Globalement, ces déséquilibres sont gérables et non systémiques. Le monde ne va pas mourir de fin. Il y a du blé à peu près partout et là où il y a peu de blé, il y a beaucoup de riz.

Ce qui va être beaucoup plus difficile à gérer dans les années qui viennent, ce sont les effets des changements d’habitude du consommateur accélérés par la pandémie.

1er changement , le consommateur veut lutter contre le changement du climat, il fait donc pression sur les gouvernements pour qu’ils utilisent des agro carburants. Les gouvernements ( y compris les plus réfractaires à la question climatique comme les États-Unis) multiplient les aides fiscales ou directes pour que les agriculteurs se mettent à produire de l’éthanol. Donc les moyens alloués aux productions alimentaires rétrécissent.

2e changement, le consommateur veut consommer bio. Du coup, le bio fait baisser les rendements et par conséquent diminue l’offre. D’où la pression sur les prix.

3e changement, le consommateur occidental veux une alimentation de plus en plus sophistiquée, ce qui, là encore, encourage les productions de qualité et ce qui diminue les rendements quantitatifs.

4e changement, les marchés ont pris lhabitude de « jouer à se faire peur ». On arrive à un moment où la pandémie et la crise économique ne peuvent plus alimenter la peur endémique.
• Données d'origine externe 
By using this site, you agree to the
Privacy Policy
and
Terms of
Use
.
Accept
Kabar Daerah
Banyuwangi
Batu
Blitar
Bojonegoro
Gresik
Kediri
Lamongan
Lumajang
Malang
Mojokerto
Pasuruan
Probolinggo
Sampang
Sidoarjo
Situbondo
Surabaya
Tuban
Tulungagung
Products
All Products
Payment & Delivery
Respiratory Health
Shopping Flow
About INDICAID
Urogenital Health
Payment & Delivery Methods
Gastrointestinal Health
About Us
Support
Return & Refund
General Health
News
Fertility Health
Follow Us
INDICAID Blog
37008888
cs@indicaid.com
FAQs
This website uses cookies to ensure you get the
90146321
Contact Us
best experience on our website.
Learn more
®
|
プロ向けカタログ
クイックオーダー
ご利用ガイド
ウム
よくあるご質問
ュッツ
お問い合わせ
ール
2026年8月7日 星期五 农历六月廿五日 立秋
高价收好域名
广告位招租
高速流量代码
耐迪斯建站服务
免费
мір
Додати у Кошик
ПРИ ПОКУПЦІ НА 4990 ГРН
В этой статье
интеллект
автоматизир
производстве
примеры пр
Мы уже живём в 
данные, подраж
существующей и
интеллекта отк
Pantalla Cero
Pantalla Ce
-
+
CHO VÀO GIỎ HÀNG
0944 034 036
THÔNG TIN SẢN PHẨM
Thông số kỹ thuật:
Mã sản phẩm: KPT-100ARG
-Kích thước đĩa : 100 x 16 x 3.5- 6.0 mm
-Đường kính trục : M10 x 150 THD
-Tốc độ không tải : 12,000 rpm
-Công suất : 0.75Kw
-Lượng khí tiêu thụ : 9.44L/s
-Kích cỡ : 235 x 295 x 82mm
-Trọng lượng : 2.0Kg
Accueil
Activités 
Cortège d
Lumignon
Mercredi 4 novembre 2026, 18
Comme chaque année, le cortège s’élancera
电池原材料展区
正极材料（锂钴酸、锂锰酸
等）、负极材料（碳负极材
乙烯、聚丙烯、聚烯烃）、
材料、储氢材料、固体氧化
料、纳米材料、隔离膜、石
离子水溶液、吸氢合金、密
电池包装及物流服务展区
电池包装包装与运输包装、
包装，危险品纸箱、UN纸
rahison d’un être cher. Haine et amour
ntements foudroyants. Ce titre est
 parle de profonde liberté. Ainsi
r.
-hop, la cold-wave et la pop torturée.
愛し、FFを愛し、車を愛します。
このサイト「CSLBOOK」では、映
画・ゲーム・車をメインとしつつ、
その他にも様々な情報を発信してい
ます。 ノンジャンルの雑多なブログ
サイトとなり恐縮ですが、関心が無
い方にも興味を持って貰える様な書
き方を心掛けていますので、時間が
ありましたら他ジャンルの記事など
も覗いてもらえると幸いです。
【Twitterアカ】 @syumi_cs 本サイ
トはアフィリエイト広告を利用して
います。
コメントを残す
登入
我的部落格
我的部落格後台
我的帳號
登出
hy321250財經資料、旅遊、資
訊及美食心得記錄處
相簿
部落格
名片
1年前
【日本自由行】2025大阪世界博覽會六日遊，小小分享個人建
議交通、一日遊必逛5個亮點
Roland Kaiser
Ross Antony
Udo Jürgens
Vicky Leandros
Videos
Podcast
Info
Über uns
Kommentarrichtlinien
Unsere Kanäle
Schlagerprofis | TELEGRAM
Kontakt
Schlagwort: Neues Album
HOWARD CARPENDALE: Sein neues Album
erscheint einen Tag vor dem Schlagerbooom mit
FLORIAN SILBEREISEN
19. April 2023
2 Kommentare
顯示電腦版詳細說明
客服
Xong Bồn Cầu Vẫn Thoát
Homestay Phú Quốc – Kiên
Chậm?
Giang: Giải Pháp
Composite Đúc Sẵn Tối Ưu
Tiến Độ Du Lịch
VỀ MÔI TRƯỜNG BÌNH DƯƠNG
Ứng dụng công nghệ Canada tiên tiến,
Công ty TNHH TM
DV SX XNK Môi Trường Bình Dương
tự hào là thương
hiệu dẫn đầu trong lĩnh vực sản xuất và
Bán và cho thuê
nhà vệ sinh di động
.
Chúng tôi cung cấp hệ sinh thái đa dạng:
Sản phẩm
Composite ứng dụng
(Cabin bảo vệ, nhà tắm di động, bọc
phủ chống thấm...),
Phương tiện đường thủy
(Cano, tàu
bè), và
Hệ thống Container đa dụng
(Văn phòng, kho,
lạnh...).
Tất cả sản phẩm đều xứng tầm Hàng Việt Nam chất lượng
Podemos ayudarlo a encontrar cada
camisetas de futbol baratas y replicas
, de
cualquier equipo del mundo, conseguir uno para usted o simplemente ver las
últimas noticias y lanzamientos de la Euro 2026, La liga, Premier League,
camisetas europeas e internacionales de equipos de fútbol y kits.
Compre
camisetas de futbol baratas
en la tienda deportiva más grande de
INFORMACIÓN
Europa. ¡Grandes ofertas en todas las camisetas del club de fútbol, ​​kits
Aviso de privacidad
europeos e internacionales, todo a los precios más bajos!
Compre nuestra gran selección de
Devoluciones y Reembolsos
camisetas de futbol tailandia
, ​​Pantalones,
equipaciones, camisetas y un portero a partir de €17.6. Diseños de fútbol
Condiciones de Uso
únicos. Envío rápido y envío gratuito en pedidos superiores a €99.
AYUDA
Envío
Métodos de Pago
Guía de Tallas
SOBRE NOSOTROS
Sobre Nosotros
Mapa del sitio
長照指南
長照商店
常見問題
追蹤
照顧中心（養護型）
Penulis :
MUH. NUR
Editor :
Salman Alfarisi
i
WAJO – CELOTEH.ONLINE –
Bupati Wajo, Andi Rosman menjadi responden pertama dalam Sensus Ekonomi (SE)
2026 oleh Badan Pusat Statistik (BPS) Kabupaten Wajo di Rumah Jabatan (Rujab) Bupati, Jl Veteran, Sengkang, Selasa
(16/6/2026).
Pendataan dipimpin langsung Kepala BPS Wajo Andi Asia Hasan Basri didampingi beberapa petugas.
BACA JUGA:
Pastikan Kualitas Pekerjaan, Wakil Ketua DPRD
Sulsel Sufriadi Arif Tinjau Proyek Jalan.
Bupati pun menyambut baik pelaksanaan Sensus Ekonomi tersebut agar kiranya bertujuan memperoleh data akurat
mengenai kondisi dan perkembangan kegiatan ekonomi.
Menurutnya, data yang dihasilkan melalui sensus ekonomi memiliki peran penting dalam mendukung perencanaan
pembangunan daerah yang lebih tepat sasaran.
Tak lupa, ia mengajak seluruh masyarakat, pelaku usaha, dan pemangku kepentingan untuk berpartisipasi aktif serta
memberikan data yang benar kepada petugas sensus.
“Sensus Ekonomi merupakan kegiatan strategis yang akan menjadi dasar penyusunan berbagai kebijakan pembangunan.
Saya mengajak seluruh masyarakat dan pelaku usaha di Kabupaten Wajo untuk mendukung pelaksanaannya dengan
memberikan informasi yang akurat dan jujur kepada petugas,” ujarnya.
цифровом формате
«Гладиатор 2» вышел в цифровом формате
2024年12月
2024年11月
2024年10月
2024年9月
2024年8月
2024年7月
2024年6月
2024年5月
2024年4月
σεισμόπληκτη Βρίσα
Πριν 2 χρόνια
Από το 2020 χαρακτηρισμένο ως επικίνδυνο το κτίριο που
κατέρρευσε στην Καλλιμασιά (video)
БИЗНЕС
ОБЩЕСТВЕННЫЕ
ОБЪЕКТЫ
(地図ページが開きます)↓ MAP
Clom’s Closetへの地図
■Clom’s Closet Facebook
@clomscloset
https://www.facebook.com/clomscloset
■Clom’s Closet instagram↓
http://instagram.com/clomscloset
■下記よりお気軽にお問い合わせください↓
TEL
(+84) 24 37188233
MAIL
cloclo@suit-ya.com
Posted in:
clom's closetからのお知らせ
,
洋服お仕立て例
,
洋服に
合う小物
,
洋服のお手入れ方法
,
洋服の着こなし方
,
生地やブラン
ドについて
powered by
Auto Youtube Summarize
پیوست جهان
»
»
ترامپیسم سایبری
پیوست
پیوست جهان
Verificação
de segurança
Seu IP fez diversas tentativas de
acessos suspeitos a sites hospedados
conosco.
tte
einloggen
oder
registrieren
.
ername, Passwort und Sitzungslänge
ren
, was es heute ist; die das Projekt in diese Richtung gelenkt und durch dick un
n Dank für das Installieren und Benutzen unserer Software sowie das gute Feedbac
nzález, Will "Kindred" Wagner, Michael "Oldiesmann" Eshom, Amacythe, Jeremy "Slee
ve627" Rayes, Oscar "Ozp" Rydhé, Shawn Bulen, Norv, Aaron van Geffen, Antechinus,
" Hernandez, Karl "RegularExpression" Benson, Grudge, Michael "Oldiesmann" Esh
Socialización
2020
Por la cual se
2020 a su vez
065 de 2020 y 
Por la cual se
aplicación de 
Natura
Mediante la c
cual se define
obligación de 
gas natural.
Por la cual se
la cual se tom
Reste donc l’inflation et le spectre de la crise alimentaire, qui sont quand même très peu probables.

La vraie question serait de savoir pourquoi le sentiment de peur s’installe aussi rapidement. La seule explication est évidemment politique. Les pouvoirs, notamment en occident, sont incapables de dessiner les projet d’avenir et sans cette visibilité, les peuples n’ont plus confiance en ceux qui les dirigent donc ils ont peur. Les crises politiques sont évidemment plus probables que les crises économiques globales.